_EXCERPT TO READ:_
..............................
Installation on cloudscale.ch

Steps to install an OpenShift 4 cluster on cloudscale.ch.

These steps follow the Installing a cluster on bare metal docs to set up a user provisioned installation (UPI). Terraform is used to provision the cloud infrastructure.

The commands are idempotent and can be retried if any of the steps fail.

The certificates created during bootstrap are only valid for 24h. So make sure you complete these steps within 24h.

This how-to guide is still a work in progress and will change. It’s currently very specific to VSHN and needs further changes to be more generic.

Starting situation

  • You already have a Tenant and its git repository

  • You have a CCSP Red Hat login and are logged into Red Hat Openshift Cluster Manager

  • You want to register a new cluster in Lieutenant and are about to install Openshift 4 on Cloudscale

Prerequisites

Make sure the version of openshift-install and the rhcos image is the same, otherwise ignition will fail.

Cluster Installation

Register the new OpenShift 4 cluster in Lieutenant.

Lieutenant API endpoint

Use the following endpoint for Lieutenant:

Set up LDAP service

  1. Create an LDAP service

    Use control.vshn.net/vshn/services/_create to create a service. The name must contain the customer and the cluster name. And then put the LDAP service ID in the following variable:

    export LDAP_ID="Your_LDAP_ID_here"
    export LDAP_PASSWORD="Your_LDAP_pw_here"

Configure input

Access to cloud API
# https://control.cloudscale.ch/service/<your-project>/api-token
export CLOUDSCALE_TOKEN=<cloudscale-api-token>
export TF_VAR_lb_cloudscale_api_secret=<cloudscale-api-token-for-Floaty>
Access to various API
# From https://git.vshn.net/profile/personal_access_tokens, "api" scope is sufficient
export GITLAB_TOKEN=<gitlab-api-token>
export GITLAB_USER=<gitlab-user-name>

# For example: https://api.syn.vshn.net
# IMPORTANT: do NOT add a trailing `/`. Commands below will fail.
export COMMODORE_API_URL=<lieutenant-api-endpoint>
export COMMODORE_API_TOKEN=<lieutenant-api-token>

# Set Project Syn cluster and tenant ID
export CLUSTER_ID=<lieutenant-cluster-id> # Looks like: c-<something>
export TENANT_ID=$(curl -sH "Authorization: Bearer ${COMMODORE_API_TOKEN}" ${COMMODORE_API_URL}/clusters/${CLUSTER_ID} | jq -r .tenant)
Configuration for hieradata commits
export GIT_AUTHOR_NAME=$(git config --global user.name)
..............................
_PROVIDED RECORDS:_

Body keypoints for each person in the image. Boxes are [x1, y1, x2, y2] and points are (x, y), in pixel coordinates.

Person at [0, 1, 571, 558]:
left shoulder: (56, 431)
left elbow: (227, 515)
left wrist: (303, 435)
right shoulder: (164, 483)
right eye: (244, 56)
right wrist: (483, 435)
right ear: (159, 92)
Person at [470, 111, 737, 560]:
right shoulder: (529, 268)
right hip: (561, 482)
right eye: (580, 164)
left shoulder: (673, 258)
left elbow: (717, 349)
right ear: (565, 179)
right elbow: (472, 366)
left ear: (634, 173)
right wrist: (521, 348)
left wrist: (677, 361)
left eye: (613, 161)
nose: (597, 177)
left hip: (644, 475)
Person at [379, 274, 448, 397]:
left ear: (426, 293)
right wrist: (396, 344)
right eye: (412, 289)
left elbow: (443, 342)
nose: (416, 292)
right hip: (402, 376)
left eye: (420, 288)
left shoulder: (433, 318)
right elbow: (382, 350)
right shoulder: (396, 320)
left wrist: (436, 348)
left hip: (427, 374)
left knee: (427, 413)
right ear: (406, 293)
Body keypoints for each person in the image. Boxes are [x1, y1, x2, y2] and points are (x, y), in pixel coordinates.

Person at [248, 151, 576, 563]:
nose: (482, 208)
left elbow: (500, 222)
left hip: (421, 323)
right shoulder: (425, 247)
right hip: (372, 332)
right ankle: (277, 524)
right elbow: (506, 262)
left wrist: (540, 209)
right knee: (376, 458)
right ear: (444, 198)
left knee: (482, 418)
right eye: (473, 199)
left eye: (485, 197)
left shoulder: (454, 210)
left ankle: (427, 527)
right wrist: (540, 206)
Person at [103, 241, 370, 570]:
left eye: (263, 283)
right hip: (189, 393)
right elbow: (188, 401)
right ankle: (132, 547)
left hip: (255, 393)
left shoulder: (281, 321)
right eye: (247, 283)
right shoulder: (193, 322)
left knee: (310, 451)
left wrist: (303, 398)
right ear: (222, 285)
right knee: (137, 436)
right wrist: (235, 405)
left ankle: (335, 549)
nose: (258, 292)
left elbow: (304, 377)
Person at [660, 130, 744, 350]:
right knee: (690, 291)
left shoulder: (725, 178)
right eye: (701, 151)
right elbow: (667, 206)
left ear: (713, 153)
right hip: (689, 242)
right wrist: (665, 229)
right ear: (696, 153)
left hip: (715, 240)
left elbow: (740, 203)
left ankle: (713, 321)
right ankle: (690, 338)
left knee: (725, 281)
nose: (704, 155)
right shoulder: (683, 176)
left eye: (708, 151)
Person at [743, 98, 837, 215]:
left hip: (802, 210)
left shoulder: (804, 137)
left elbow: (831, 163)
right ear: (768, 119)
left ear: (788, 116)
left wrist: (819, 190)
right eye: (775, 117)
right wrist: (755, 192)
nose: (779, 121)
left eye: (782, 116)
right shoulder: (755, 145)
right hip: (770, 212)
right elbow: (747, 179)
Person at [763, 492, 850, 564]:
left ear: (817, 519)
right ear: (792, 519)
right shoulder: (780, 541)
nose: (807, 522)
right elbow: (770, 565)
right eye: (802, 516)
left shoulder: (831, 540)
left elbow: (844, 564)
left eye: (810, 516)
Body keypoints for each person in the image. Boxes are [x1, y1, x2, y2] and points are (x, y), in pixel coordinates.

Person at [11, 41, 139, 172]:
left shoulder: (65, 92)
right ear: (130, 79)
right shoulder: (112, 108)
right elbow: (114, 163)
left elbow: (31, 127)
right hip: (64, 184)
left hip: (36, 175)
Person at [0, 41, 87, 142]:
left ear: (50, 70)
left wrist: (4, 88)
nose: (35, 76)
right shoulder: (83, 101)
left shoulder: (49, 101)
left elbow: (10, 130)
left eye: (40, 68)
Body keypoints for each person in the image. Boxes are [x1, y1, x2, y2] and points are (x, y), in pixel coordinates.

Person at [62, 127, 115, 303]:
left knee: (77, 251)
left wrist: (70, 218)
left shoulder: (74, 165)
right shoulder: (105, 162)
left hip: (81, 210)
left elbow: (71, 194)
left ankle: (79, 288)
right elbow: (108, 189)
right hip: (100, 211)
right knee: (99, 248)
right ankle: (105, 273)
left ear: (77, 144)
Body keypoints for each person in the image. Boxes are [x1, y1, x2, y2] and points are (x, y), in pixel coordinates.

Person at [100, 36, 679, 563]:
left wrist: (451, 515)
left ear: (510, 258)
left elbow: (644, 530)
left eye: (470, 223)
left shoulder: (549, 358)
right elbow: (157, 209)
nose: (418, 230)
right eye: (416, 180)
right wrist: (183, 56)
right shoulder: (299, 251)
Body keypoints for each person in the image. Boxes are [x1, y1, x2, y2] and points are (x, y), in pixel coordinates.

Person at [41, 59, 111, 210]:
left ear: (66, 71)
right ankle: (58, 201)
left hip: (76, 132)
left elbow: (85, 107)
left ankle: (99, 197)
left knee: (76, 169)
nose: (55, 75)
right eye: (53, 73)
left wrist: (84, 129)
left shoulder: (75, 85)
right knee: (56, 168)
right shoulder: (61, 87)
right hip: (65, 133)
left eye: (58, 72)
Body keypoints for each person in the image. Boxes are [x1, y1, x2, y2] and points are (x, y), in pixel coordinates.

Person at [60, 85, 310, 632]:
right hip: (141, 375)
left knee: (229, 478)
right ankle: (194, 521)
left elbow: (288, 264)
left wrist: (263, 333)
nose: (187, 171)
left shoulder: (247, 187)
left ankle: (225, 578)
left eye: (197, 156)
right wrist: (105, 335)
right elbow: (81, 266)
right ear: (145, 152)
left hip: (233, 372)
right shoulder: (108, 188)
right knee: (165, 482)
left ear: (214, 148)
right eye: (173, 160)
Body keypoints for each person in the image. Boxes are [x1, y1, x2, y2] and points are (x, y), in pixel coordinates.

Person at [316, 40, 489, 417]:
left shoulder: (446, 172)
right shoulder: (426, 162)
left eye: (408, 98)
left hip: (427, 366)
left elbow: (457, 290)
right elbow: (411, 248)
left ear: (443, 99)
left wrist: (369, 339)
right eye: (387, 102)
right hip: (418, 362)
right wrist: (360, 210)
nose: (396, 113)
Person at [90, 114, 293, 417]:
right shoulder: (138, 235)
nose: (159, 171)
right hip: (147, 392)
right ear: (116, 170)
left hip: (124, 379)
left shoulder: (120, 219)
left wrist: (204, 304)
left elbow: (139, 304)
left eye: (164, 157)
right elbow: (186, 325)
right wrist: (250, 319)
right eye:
..............................
List every environment variable exported under the "Access to various API" heading in the cloudscale.ch installation guide above.

_EXERCISE OUTPUT:_
GITLAB_TOKEN
GITLAB_USER
COMMODORE_API_URL
COMMODORE_API_TOKEN
CLUSTER_ID
TENANT_ID